### [ASSIGNED TASK]
The whole listing below should be printed again exactly, with no images.

****************************************

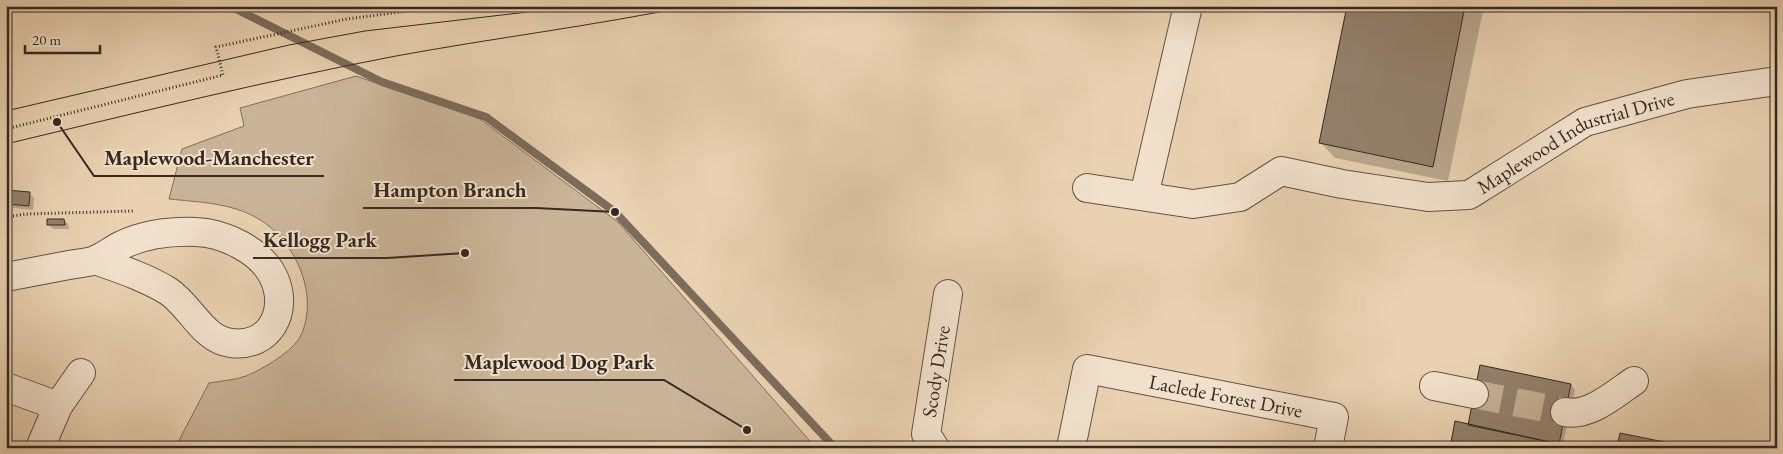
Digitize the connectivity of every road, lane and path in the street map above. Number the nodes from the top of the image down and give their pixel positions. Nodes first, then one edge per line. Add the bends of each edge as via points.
1 (446, 6) edge
2 (1188, 6) edge
3 (1777, 81) edge
4 (6, 129) edge
5 (1086, 188) dead end
6 (1144, 196) junction
7 (135, 211) dead end
8 (6, 217) edge
9 (94, 260) junction
10 (6, 277) edge
11 (948, 294) dead end
12 (81, 373) dead end
13 (1634, 382) dead end
14 (1434, 386) dead end
15 (6, 387) edge
16 (1474, 394) tunnel mouth
17 (58, 406) junction
18 (1565, 412) tunnel mouth
19 (40, 448) edge
20 (935, 448) edge
21 (1071, 448) edge
22 (1328, 448) edge

1 - 4 path via 347,19 216,47 223,75
2 - 6 street
3 - 6 street, Maplewood Industrial Drive via 1687,94 1586,122 1469,194 1428,196 1342,184 1281,171 1240,197 1193,204
5 - 6 street, Maplewood Industrial Drive
7 - 8 path
9 - 9 street via 169,292 215,338 230,343 250,342 266,335 277,317 280,297 274,276 259,258 238,243 218,236 164,232 122,244
9 - 10 street
11 - 20 street, Scody Drive via 926,434
12 - 17 street
13 - 18 street via 1586,410
14 - 16 street
15 - 17 street
17 - 19 street
21 - 22 street, Laclede Forest Drive via 1087,369 1334,417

****************************************

### [RESPONSE TO THIS EXERCISE]
Digitize the connectivity of every road, lane and path in the street map above. Number the nodes from the top of the image down and give their pixel positions. Nodes first, then one edge per line. Add the bends of each edge as via points.
1 (446, 6) edge
2 (1188, 6) edge
3 (1777, 81) edge
4 (6, 129) edge
5 (1086, 188) dead end
6 (1144, 196) junction
7 (135, 211) dead end
8 (6, 217) edge
9 (94, 260) junction
10 (6, 277) edge
11 (948, 294) dead end
12 (81, 373) dead end
13 (1634, 382) dead end
14 (1434, 386) dead end
15 (6, 387) edge
16 (1474, 394) tunnel mouth
17 (58, 406) junction
18 (1565, 412) tunnel mouth
19 (40, 448) edge
20 (935, 448) edge
21 (1071, 448) edge
22 (1328, 448) edge

1 - 4 path via 347,19 216,47 223,75
2 - 6 street
3 - 6 street, Maplewood Industrial Drive via 1687,94 1586,122 1469,194 1428,196 1342,184 1281,171 1240,197 1193,204
5 - 6 street, Maplewood Industrial Drive
7 - 8 path
9 - 9 street via 169,292 215,338 230,343 250,342 266,335 277,317 280,297 274,276 259,258 238,243 218,236 164,232 122,244
9 - 10 street
11 - 20 street, Scody Drive via 926,434
12 - 17 street
13 - 18 street via 1586,410
14 - 16 street
15 - 17 street
17 - 19 street
21 - 22 street, Laclede Forest Drive via 1087,369 1334,417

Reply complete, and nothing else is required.